Ever watch two teams, at the same time, trapped in a simulation, a pantomime, merely a dramatization of a football game? Either with the full knowledge that they are trapped within the parameters of a social experiment that they cannot escape? Or unaware of the boundaries placed upon them?
As soon as Trevor Lawrence’s ankle became the subject of a geometry class to be named later, both the Bengals and the Jaguars seasons became pointless, or at least without meaning. Oh, Bengals fans will put a lot of stock in Jake Browning’s near flawless performance. Jaguars fans will cling to the hope that C.J. Beathard has experience and can pilot a Cessna to at least a point B. Deep down they’ll know they’re just trying to fool themselves. A delusion to make sitting down and watching the last few weeks, and even the one playoff game either might get, palatable and worth the time.
But this is the NFL and when a starting QB goes down for the season – as Joe Burrow is and Lawrence certainly look likely to be – that’s usually curtains. Especially for teams that are contenders, because they’re generally contenders due to who plays QB for them. The team is designed for them, around them. Backup QBs barely get practice time, especially as the season goes on.
That’s why the league has instituted all these rules that broadcasters and fans bemoan when a call goes against them. ‘It’s not football anymore!” Well, it’s not going to be football for the Bengals and Jags either for weeks on end. The league knows that teams will watch an entire year’s work go up in smoke with the wrong snap of a ligament or tendon. It can’t protect quarterbacks 100 percent of the time, but it’s going to get as close as it can.

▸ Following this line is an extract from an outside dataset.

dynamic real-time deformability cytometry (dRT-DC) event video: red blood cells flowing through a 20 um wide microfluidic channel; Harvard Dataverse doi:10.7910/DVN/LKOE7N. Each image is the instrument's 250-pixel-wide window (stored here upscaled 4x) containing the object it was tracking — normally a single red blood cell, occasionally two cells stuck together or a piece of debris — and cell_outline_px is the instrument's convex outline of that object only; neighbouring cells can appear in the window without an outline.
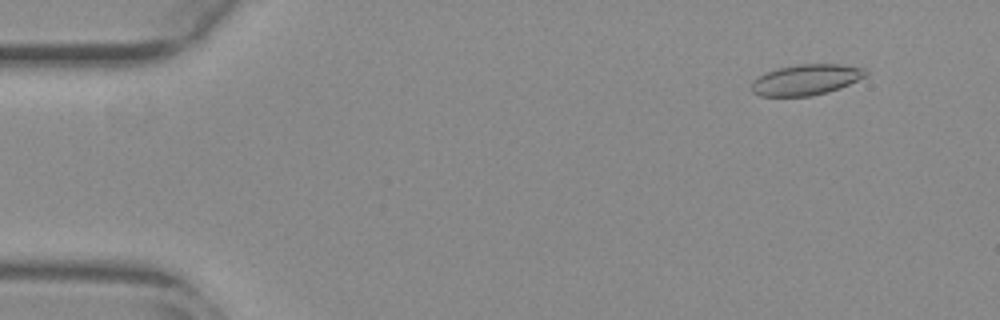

So there was Cincinnati and Jacksonville, playing out the game, distracted by the pressure and intensity of being in-game. Handy blinders to the context of it. Professionalism they’ll call it soon or a desire to “shock the world,” or “prove the haters wrong,” the easiest reached cliches on the bottom shelf of motivation. But really, they were just out there because they had to be, because that game required 60 minutes. It won’t fit into a larger narrative of their season. That’s basically now just about and only about their QB’s injuries and the shot the rest of their teammates won’t get to take come January. Only so many.
That’s the NFL, though. For all the adjectives usually attached to it, how it’s usually defined, the biggest one is its fragility. No other sport can have an entire team’s fortunes zapped away as quickly as Walker Little stepped on Lawrence. It’s that fragile for any team with real hopes.
Hey uh, no matter what the injury is, when dealing with the franchise QB, couldn’t the Jags have dug up a cart instead of having him walk the plank for a quarter mile or whatever?
Or did Tony Khan commandeer the one cart for AEW’s next death match?
Toronto goes deep state with Ohtani
The Shohei Ohtani Derby has apparently entered a clandestine phase. The Athletic said he met with the Jays at their spring training site in Florida. The Jays shrouded everything they did in secrecy, with GM Ross Atkins changing a presser with the media to one via Zoom in front of a plain white wall. Manager John Schneider had his availability rescheduled until Tuesday.
This all seems a bit silly. If you and I know that the Jays are pursuing Ohtani, and we do, then the other clubs doing so probably do as well. If they don’t know what the Jays are offering, Ohtani’s agent Nez Baleo will certainly inform them right quick. If any Jays player is worried about losing ABs to Ohtani at DH, they can probably have it easily explained to them if they don’t already get it, which lord help them if they don’t.
But hey, it’s probably fun for these guys to play Bond for a little while.